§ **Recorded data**
───

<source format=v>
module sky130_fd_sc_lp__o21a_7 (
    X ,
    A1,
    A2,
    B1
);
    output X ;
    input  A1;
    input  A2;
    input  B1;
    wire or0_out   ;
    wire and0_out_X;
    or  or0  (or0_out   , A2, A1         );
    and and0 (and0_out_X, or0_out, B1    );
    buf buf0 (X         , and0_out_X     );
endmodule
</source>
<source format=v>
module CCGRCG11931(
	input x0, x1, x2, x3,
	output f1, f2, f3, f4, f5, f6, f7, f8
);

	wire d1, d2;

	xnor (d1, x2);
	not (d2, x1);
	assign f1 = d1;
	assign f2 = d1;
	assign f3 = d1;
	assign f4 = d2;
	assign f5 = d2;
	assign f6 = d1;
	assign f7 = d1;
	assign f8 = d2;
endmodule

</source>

───

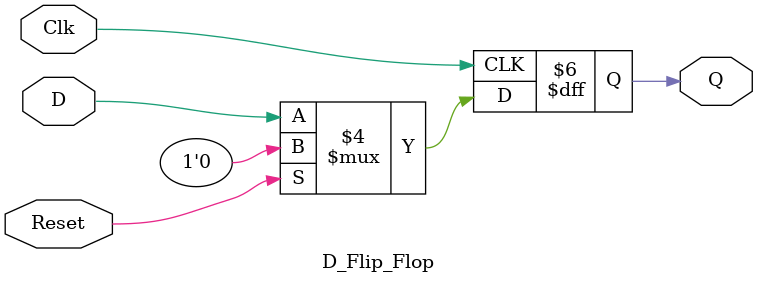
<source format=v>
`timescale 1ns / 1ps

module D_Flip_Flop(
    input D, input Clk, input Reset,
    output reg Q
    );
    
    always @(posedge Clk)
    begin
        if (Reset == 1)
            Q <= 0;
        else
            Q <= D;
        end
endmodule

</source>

───

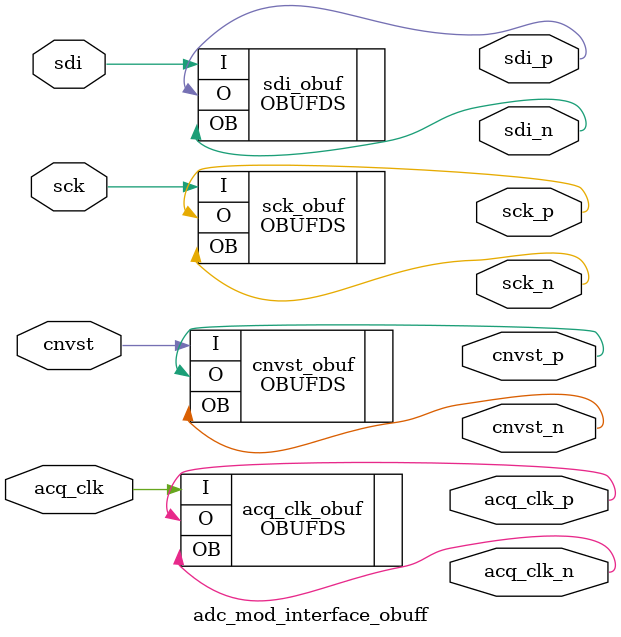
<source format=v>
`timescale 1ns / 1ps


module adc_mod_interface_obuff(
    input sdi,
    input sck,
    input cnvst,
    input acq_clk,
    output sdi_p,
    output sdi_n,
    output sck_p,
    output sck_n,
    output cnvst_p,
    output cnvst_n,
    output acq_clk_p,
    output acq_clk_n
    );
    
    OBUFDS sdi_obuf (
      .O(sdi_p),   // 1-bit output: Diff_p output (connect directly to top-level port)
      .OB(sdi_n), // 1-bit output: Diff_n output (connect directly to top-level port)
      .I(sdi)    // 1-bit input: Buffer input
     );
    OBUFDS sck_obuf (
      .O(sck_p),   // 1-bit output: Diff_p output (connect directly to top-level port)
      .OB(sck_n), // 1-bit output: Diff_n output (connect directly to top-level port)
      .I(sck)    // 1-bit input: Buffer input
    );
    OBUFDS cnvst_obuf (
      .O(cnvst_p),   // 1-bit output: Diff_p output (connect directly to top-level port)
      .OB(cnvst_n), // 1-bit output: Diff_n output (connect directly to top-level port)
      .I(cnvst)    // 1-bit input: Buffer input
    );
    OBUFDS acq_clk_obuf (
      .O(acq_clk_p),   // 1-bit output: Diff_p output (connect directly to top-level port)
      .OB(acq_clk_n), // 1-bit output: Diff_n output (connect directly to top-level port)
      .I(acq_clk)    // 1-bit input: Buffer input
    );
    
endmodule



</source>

───

§ **TASK DIRECTIONS**
Your task is to copy each line of the entries that includes the word "Reset".

§ **EXPECTED OUTPUT**
    input D, input Clk, input Reset,
        if (Reset == 1)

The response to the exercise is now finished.